On reconnaît un album de compositeur à ce qu'il privilégie l'expression de ses camarades plutôt que se mettre lui-même en avant. Abysskiss en est une belle démonstration, orchestre à l'initiative du guitariste Pierre Tereygeol (Suzanne, BAABOX, R.Khoury 5tet) qui en a écrit les quatre cinquièmes et de la saxophoniste Camille Maussion (Nefertiti 4tet, Mamie Jotax). Ensemble ils en ont assuré les arrangements. L'instrumentation n'est pas commune puisque leurs camarades de jeu sont le vibraphoniste Illya Amar et Victor Auffray à l'euphonium et flugabone, deux cuivres graves et romantiques. Tereygeol lui-même joue d'une guitare baryton. Ces petites fantaisies colorent les paysages sonores d'un timbre personnel qui va bien au delà du terme "rétrofuturiste" qu'ils ont adopté.
J'écris "paysages" qui semble l'univers qui guide les musiciens, sorte de science-fiction ou d'eroic fantasy qui n'a pourtant pas grand chose à voir avec ce que j'entends.
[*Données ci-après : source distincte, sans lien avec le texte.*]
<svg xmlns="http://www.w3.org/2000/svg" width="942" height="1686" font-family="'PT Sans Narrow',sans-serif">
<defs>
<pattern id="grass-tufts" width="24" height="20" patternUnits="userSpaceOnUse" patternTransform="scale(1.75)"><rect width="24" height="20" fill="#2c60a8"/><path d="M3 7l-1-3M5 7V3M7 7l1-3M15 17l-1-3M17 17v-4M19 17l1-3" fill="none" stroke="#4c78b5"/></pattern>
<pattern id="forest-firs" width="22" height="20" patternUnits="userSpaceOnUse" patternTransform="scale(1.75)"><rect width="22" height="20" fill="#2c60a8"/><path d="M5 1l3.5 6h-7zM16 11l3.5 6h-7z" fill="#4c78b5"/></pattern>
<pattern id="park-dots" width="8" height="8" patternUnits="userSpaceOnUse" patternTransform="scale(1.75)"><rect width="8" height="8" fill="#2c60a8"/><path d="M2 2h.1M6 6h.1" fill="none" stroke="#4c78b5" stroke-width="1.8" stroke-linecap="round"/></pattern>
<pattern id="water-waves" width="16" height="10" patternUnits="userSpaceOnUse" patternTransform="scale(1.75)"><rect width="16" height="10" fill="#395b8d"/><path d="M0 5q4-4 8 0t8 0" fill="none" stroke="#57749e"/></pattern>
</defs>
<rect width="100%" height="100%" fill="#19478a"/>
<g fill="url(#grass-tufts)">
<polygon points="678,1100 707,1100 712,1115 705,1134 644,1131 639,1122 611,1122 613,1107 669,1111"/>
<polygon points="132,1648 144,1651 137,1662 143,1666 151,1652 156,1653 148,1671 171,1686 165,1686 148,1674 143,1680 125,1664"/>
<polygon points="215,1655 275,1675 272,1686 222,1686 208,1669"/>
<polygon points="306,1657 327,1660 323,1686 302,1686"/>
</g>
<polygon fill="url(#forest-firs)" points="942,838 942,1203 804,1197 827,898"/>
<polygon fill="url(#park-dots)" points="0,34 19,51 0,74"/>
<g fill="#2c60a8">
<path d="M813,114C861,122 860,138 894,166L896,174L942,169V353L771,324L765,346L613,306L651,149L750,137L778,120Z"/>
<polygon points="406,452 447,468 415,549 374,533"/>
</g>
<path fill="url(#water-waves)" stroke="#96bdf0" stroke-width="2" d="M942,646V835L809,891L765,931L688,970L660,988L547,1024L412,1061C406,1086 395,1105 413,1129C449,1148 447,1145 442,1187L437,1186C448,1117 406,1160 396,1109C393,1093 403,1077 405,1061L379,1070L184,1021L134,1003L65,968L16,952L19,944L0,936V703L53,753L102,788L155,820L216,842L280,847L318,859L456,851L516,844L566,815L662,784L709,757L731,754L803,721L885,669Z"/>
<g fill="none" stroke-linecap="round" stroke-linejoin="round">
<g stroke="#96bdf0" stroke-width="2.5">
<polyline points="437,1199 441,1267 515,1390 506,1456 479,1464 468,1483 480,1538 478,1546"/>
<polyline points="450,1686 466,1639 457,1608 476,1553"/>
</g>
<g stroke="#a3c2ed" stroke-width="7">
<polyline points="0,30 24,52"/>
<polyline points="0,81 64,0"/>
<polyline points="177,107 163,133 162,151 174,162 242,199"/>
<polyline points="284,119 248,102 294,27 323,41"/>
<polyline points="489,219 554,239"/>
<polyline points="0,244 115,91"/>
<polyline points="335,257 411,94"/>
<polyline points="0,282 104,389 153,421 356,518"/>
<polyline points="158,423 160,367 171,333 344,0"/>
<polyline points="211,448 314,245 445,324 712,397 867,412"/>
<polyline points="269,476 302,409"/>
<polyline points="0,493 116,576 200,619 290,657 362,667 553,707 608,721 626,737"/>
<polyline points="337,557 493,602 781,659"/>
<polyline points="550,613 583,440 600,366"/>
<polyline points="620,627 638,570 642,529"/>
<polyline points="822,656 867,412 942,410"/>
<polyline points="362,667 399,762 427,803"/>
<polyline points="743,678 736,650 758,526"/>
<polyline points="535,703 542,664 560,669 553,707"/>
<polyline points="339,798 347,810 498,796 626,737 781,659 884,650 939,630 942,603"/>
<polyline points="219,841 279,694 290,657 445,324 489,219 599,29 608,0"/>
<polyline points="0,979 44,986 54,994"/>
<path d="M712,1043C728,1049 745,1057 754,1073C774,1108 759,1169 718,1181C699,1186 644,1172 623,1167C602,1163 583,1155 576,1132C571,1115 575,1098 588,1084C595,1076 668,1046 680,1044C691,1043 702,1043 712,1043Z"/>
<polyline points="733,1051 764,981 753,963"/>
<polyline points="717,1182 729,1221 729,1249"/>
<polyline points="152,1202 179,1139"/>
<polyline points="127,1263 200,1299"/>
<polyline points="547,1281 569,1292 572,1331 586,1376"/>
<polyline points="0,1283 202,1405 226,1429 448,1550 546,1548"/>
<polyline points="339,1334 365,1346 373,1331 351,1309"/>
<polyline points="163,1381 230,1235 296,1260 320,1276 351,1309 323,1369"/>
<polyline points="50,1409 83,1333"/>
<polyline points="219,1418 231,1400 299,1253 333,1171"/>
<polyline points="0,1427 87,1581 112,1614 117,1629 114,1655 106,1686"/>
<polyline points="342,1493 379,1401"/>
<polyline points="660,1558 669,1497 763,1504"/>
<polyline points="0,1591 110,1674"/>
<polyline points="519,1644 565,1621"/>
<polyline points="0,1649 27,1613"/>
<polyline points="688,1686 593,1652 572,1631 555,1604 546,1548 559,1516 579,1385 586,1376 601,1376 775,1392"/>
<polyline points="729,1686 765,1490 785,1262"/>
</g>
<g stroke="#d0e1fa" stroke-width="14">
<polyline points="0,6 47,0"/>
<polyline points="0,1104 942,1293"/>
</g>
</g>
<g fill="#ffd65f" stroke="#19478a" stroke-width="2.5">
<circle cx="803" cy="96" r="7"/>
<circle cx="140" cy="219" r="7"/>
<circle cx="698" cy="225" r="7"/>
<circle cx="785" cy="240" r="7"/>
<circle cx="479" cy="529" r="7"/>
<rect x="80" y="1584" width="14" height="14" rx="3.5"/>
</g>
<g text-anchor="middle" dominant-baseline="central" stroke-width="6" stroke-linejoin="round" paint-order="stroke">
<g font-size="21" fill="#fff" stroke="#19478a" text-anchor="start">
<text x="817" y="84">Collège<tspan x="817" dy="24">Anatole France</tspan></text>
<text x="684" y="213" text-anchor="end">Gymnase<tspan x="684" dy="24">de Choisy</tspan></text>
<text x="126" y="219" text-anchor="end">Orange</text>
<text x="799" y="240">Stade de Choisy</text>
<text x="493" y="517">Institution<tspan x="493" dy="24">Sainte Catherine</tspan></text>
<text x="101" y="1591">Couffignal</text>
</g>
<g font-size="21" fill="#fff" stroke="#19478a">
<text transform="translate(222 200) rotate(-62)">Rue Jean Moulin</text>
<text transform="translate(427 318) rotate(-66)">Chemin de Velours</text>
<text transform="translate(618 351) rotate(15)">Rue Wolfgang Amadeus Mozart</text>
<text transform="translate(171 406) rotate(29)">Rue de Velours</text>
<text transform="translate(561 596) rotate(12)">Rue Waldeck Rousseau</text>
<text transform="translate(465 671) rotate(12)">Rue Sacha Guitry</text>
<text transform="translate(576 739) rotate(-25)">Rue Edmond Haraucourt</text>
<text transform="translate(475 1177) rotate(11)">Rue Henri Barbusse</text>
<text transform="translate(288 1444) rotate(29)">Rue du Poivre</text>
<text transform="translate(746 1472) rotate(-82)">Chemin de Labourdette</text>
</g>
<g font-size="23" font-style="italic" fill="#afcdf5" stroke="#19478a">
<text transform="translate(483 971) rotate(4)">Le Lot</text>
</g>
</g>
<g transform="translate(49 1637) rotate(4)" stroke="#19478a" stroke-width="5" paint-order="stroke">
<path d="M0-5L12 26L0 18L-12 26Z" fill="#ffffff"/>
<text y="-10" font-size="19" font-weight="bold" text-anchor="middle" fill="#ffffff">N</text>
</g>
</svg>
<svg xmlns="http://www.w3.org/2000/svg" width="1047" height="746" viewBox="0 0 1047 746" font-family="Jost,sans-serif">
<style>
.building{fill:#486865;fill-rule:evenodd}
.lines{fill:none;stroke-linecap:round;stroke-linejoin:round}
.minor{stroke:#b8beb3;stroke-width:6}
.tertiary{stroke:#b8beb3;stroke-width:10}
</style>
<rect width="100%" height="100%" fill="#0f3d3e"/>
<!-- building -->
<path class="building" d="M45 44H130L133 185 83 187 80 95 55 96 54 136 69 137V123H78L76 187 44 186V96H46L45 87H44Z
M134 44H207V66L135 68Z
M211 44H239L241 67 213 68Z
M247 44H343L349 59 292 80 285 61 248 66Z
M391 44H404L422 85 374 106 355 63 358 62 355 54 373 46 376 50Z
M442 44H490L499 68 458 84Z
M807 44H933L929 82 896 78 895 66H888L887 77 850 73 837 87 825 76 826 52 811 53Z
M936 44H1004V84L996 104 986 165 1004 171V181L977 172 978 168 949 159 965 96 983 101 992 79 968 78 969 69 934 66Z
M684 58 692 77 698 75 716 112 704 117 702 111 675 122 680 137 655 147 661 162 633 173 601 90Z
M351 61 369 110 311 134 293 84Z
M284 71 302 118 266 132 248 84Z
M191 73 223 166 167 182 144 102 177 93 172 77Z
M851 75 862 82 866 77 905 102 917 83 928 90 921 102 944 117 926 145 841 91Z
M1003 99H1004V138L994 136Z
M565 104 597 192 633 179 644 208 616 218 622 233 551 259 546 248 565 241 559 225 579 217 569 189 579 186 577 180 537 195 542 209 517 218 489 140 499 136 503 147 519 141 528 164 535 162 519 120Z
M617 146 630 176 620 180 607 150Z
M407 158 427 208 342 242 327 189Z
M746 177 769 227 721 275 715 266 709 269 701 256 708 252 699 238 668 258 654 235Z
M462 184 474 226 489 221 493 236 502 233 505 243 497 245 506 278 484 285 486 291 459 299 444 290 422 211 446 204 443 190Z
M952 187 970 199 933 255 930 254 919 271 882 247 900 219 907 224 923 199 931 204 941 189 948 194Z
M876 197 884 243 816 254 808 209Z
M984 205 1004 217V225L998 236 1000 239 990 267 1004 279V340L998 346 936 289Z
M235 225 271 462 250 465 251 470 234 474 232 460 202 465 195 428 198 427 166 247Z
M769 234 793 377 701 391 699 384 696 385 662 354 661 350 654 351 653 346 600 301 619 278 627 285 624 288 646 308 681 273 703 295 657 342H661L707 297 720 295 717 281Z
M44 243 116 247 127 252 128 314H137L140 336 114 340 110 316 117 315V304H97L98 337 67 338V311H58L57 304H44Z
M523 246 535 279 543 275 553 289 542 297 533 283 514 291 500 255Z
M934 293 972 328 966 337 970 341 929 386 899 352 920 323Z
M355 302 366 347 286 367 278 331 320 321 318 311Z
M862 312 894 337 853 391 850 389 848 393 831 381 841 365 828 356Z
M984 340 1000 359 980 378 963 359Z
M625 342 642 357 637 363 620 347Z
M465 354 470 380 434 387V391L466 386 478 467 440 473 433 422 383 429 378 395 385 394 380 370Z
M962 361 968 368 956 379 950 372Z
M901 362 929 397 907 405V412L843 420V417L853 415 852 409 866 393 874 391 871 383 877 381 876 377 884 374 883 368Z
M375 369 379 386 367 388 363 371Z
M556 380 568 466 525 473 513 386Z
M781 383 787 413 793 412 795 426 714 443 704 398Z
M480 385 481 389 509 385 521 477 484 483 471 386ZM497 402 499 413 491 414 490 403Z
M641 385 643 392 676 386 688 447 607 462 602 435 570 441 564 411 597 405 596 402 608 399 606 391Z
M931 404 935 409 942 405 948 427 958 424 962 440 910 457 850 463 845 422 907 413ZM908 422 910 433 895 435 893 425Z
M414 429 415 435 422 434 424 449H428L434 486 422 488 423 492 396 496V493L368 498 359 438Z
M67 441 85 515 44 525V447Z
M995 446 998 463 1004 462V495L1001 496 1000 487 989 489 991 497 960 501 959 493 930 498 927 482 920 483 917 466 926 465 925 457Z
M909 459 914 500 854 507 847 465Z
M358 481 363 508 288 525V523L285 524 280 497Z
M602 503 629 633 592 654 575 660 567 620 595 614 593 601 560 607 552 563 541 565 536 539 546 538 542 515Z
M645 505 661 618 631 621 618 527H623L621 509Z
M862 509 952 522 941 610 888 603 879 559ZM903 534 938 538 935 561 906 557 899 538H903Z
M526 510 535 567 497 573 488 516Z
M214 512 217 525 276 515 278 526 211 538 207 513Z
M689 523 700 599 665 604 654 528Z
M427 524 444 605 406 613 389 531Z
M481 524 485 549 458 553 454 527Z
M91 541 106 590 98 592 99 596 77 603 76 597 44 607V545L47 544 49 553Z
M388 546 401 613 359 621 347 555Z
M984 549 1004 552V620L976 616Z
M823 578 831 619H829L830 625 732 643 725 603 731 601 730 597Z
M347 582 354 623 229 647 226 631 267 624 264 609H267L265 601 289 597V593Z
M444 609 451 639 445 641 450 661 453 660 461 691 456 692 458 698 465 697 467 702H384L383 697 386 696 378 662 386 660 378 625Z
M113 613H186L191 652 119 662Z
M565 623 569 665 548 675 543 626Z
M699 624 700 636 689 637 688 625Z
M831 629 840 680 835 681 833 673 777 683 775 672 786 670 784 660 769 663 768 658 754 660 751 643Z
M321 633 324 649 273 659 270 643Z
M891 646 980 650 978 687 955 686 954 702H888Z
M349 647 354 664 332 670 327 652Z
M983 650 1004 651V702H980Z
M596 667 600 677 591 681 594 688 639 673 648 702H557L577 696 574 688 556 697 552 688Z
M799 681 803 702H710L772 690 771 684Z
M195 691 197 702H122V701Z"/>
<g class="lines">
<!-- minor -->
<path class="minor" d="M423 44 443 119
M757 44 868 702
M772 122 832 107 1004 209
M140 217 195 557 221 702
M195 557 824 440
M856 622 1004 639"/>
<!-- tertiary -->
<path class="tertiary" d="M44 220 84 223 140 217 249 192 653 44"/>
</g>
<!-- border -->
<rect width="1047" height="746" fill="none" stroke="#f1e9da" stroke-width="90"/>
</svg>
Ce pourrait être autant de récits épiques en huis clos, entendre dans les limbes du rêve. Leurs références adolescentes risquent d'éloigner les interprétations imaginatives des auditeurs, alors que leur musique incite à se créer ses propres images. Parce qu'à l'écoute, c'est magnifiquement réussi et mature. Mature, comme on dit d'un bon vin, qu'il est temps de boire.


Evidemment ça plane, ça vogue, ça roule. J'y entends les enfants de Zappa et Marcœur qui se seraient entichés des musiques répétitives, des mélodies impressionnistes et des harmonies hadeniennes. La musique française a toujours lorgné du côté de l'orfèvrerie quand les Anglo-saxons préféraient la ferronnerie, ou les Méditerranéens la maroquinerie. La diversité des paysages hexagonaux se retrouve dans leurs transpositions qu'ils imaginent rétrofuturistes. C'est probablement ce qui fait la richesse de la musique actuelle. Entendre actuelle au sens de celle qui s'affranchit des modes et des styles pour se laisser porter par sa propre histoire.